* What is expected
Answer these questions using the personal account of family life below.
(a) How old was the writer when the parents got divorced?
(b) What has the writer done so that the father won't lay a hand on them?
(c) What did the step mom steal from the writer's mom while having an affair with the dad?

[Document passage]

It is very hard for me to connect with people on a emotional level due to the abusive household I live in. My father scares me to the point of me walking out of a room if I see him enter. My parents got divorced when I was 6 but the judge makes me go to my dad's house every other week.

I love my mom and step dad to death but the judge won't let me live full time with them. My dad used to beat up my brother and make me watch before he moved out. I have called the police on my dad before so he won't lay a hand on me.

My dad is very neglectful, I don't have enogth clothes by him so i take from my moms house (which she is ok with). Sometimes I also go to bed hungry still having barely eaten for most of the day.

My step mom steals money from my family and she could care less about me. When she was having an affair with my dad she would steal jewelry and money from my mom.

[/Document passage]
[Listed records]

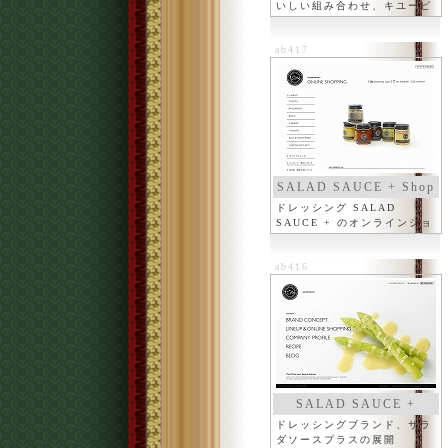
いしい組み合わせ、キユーピ
ー
ab417
SALAD SAUCE + Shop
ドレッシング SALAD
SAUCE + のオンラインショ
ップ
ab416
SALAD SAUCE +
ドレッシングブランド、サラ
ダソースプラスの展開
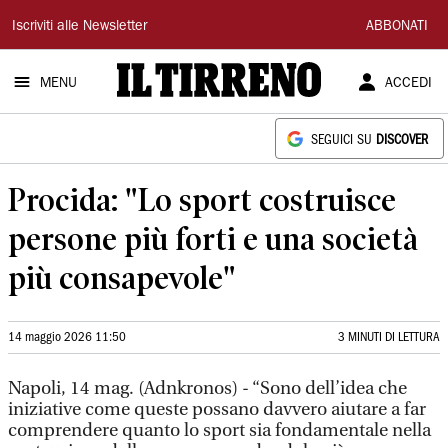
Il
Iscriviti alle Newsletter
ABBONATI
Tirreno
MENU
ACCEDI
SEGUICI SU
DISCOVER
Procida: "Lo sport costruisce
persone più forti e una società
più consapevole"
14 maggio 2026 11:50
3 MINUTI DI LETTURA
Napoli, 14 mag. (Adnkronos) - “Sono dell’idea che
iniziative come queste possano davvero aiutare a far
comprendere quanto lo sport sia fondamentale nella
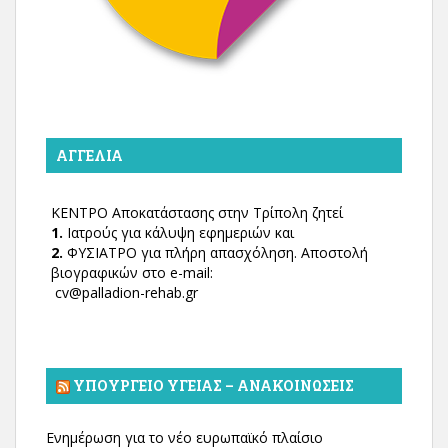
ΑΓΓΕΛΊΑ
ΚΕΝΤΡΟ Αποκατάστασης στην Τρίπολη ζητεί
1.
Ιατρούς για κάλυψη εφημεριών και
2.
ΦΥΣΙΑΤΡΟ για πλήρη απασχόληση. Αποστολή
βιογραφικών στο e-mail:
cv@palladion-rehab.gr
ΥΠΟΥΡΓΕΊΟ ΥΓΕΊΑΣ – ΑΝΑΚΟΙΝΏΣΕΙΣ
Ενημέρωση για το νέο ευρωπαϊκό πλαίσιο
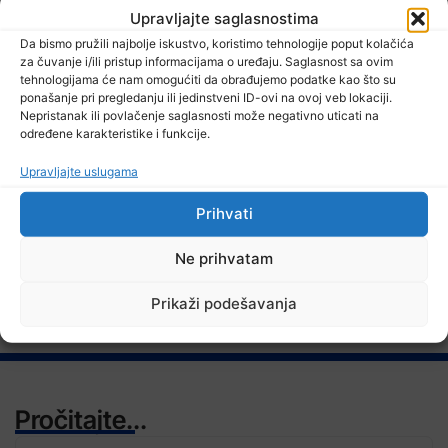
Upravljajte saglasnostima
Da bismo pružili najbolje iskustvo, koristimo tehnologije poput kolačića
za čuvanje i/ili pristup informacijama o uređaju. Saglasnost sa ovim
7 Augusta, 2026
tehnologijama će nam omogućiti da obrađujemo podatke kao što su
Poslodavci dužni zaštiti zdravlje radnika
ponašanje pri pregledanju ili jedinstveni ID-ovi na ovoj veb lokaciji.
Nepristanak ili povlačenje saglasnosti može negativno uticati na
određene karakteristike i funkcije.
Upravljajte uslugama
TV RASPORED
Prihvati
Ne prihvatam
Prikaži podešavanja
Pročitajte...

[/Listed records]

* Your response
(a) 6 years old.
(b) Called the police on the father.
(c) Jewelry and money.